The Compliance Surface
The EU AI Act is not stalling enterprise deals through its substance. It is stalling them through its surface — the questionnaire that arrives three steps before the contract.
EU AI Act · Go-to-market
There is a version of the EU AI Act story that gets told at conferences, and a different one that gets lived in sales pipelines. The conference version is about fundamental rights, risk tiers, and the architecture of a landmark regulation. The pipeline version is shorter and less dignified: a US or UK software vendor, weeks from closing a six-figure European deal, receives a spreadsheet. The spreadsheet has ninety rows. Several of them say AI Act. Nobody on the vendor’s side knows how to answer them, and the deal goes quiet.
That spreadsheet is what I have started to call the compliance surface — the thin, administrative layer where a regulation actually touches a transaction. It is not the law. It is the law’s shadow, cast by a procurement team that has been told to be careful and given no further instructions.
The surface is where the friction lives
It is tempting to think the hard part of the AI Act is the substance: classifying systems, documenting risk, building the governance machinery. For a small number of genuinely high-risk deployments, it is. But most of the deals stalling right now are not stalling on substance. They are stalling because a buyer’s procurement function has added AI questions to its standard security questionnaire, and the seller has no rehearsed way to respond.
The questions are often not even answerable in the form they are asked. Is your product compliant with the EU AI Act? is not a yes/no fact about a product; it depends on how the buyer deploys it, in what role, for what purpose. But the row demands an answer, and a blank cell reads as a red flag.
Why this is a better problem than it looks
A bottleneck that sits on the surface, rather than in the substance, is a good problem — because surfaces are addressable without practising law. You cannot, as a software tool, tell a company whether it is compliant. That is a legal conclusion. But you can help a vendor produce a clear, well-organised, honestly-caveated account of how their system works, which obligations plausibly apply, and what evidence they can point to. You can turn a blank cell into a defensible first draft.
The distinction matters enormously, and I will keep returning to it: the value is in structuring information the vendor already half-knows, not in issuing a verdict. The moment a tool issues verdicts, it is doing something only a lawyer should do. The moment it organises facts and surfaces the right questions, it is doing something every vendor desperately needs and no one is selling them well.
The shape of the thing
If I were designing for this — and I am — the artefact is not a chatbot. It is a response pack: a structured document a vendor can attach to a procurement reply. It takes a description of the product, walks the live obligations the Act actually imposes today, and produces draft answers with the caveats built in. It does not promise compliance. It promises readiness to have the conversation.

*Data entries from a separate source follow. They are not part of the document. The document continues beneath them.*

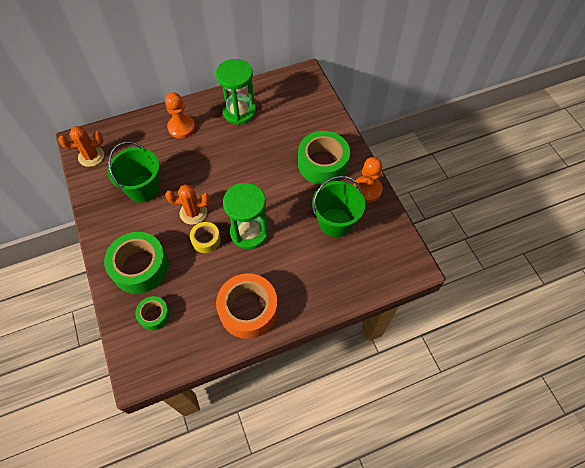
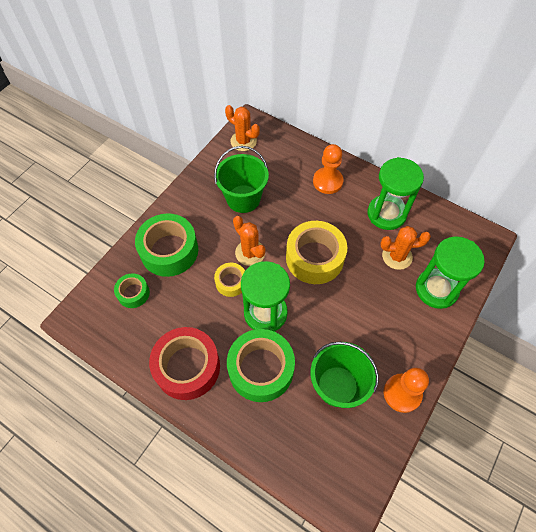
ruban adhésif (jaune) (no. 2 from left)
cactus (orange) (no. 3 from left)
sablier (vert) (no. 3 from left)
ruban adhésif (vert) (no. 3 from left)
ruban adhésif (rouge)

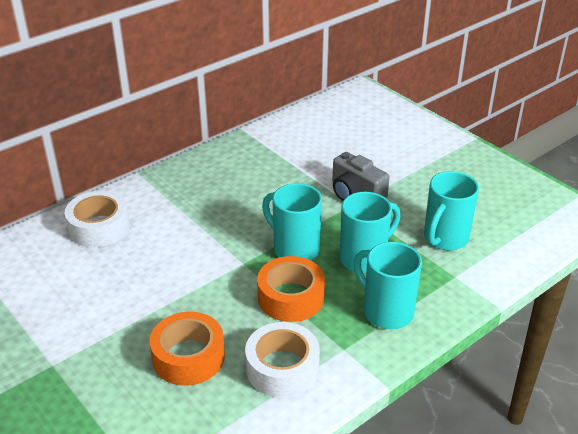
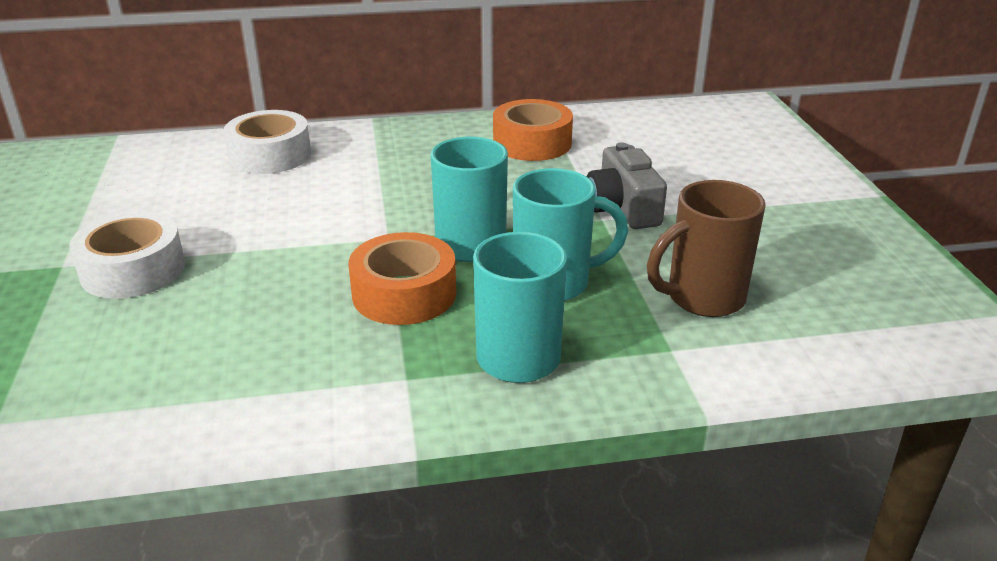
ruban adhésif (orange) (no. 2 from left)
ruban adhésif (blanc) (no. 1 from left)
tasse (marron)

That framing is doing real work. It keeps the tool on the right side of the line between information and advice. It matches what the buyer actually wants, which is not a certificate but a counterparty who has clearly thought about this. And it meets the seller at the exact moment of pain — not in the abstract, months before, but in the hour the spreadsheet lands.
The regulation will keep generating conference talks about rights and risk. Good. But the money, for now, is in the shadow it casts on a Tuesday-afternoon procurement review — and in helping the people standing in that shadow find the light switch.